Yellow Bus Services - The Post-war Period

The Post-war Period

At the end of the war, the buses were quickly repainted in the cream livery (one having escaped being repainted in grey) and the utility buses upgraded. Loadings were heavy in the immediate post-war period but, in the 1950s, there was a general decline in use of buses, which had its effect on YBS. An increasing number of services were given dispensation for single person operation. Sunday morning services on the Farnham route were withdrawn in 1951. Sydney Hayter died suddenly at the age of 58 in November that year. In 1953 Yellow Bus Services was incorporated as a limited company, with Hayter's widow as the principal director.
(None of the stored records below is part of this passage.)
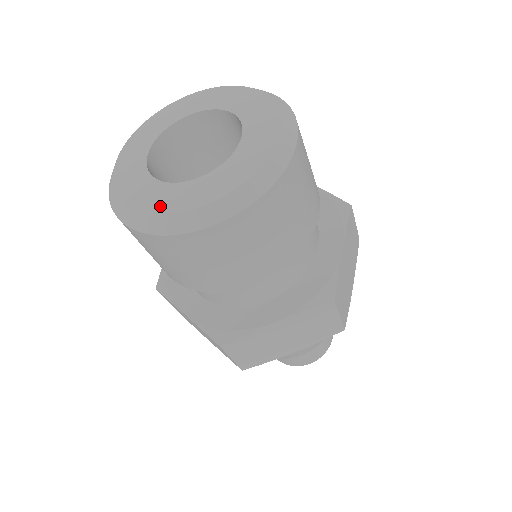
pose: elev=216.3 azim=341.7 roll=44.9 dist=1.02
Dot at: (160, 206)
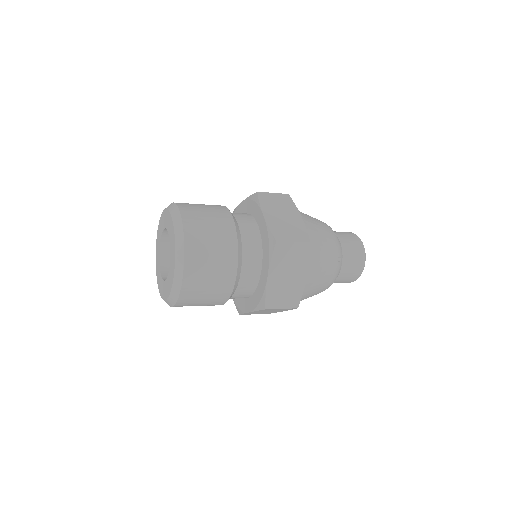
Dot at: (161, 291)
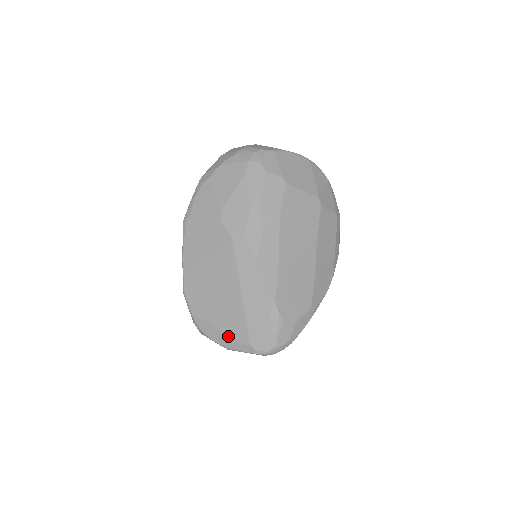
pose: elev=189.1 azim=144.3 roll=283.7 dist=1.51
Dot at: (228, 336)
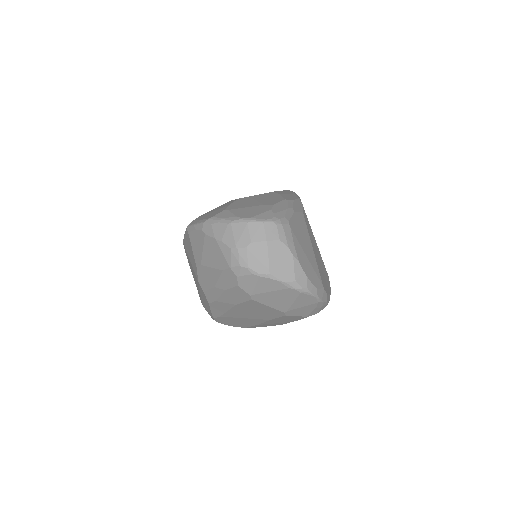
Dot at: occluded
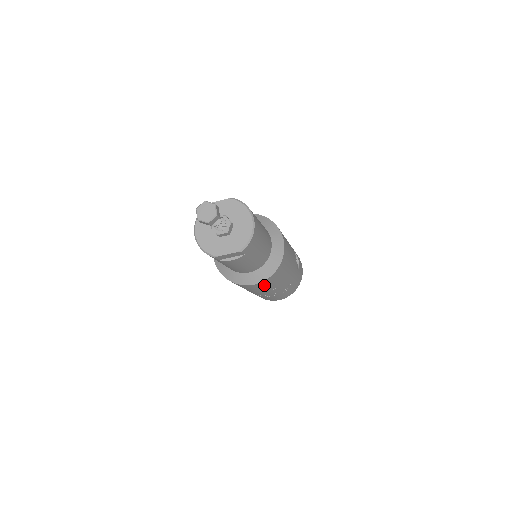
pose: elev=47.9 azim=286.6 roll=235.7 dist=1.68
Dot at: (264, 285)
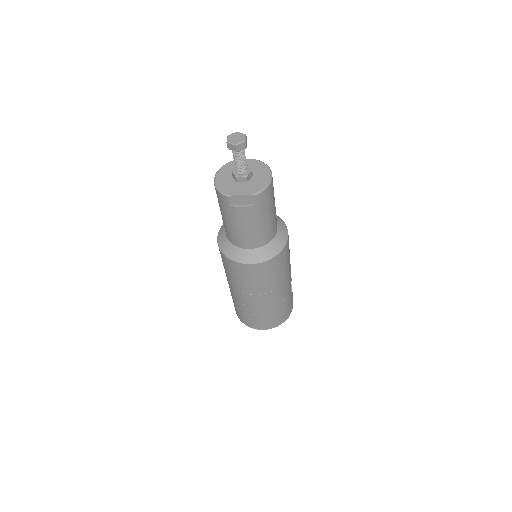
Dot at: (259, 274)
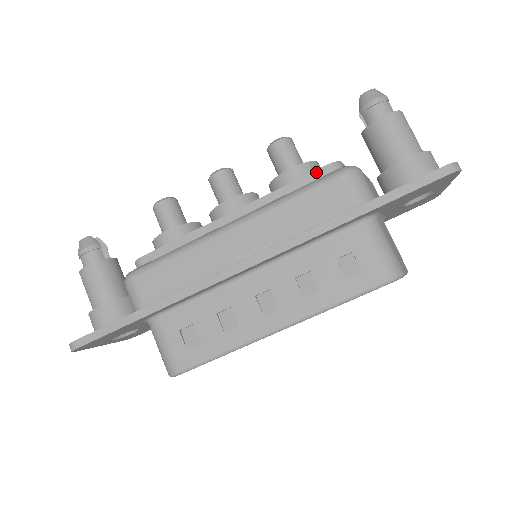
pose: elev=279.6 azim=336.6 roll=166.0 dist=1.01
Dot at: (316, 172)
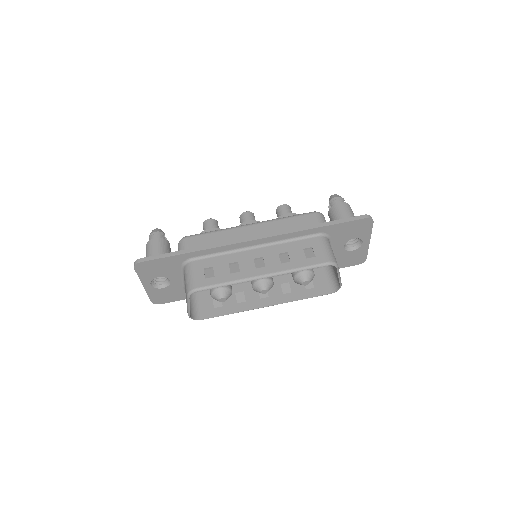
Dot at: occluded
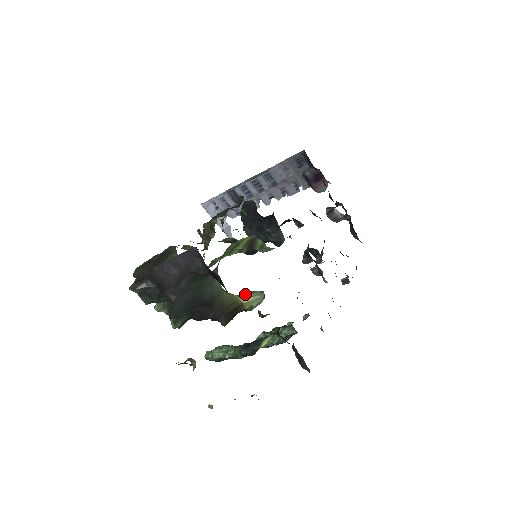
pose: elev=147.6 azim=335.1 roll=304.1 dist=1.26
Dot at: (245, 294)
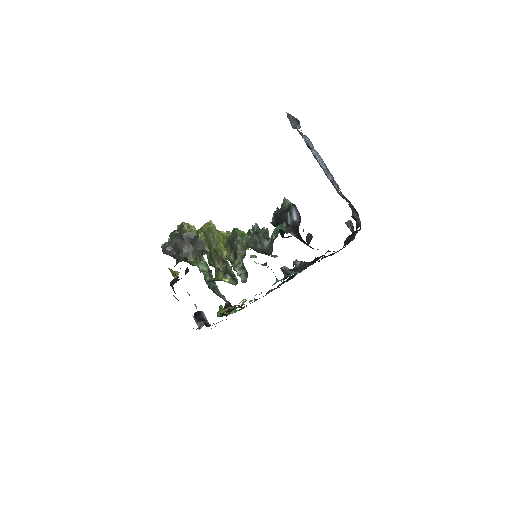
Dot at: (227, 279)
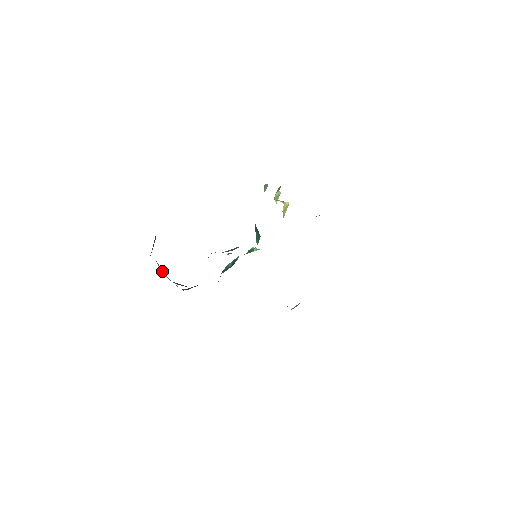
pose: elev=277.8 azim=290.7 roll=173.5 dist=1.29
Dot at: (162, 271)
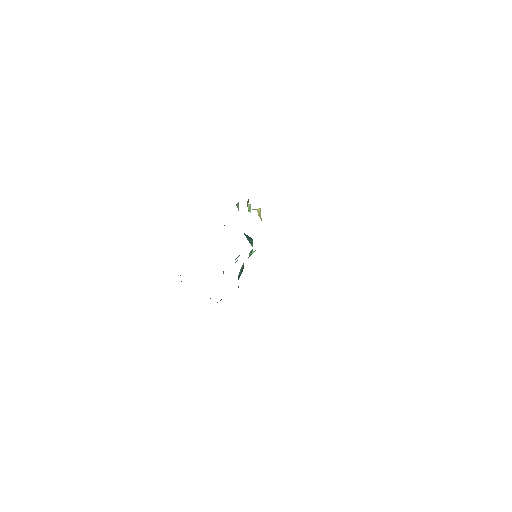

The South-east Traffic Commissioners granted an application for Yellow Bus Services Ltd to take over the service of buses previously run in the name of Yellow Bus Services by the late Mr Sydney Hayter. By then, only the Farnham and Camberley services remained, together with excursions from the Stoughton base. A&D were pressing YBS to sell their services to them and, in 1954 YBS surrendered their licence to run the Camberley service, allowing A&D a monopoly on that route. In an attempt to increase revenue by diversification YBS built a petrol station on their premises in 1955; this aspect of business expanded over the following years to include car repairs, tyre, battery and accessory sales, together with a paraffin delivery service. The service station was staffed by off-duty drivers and other staff displaced from bus services by the reduction in route miles.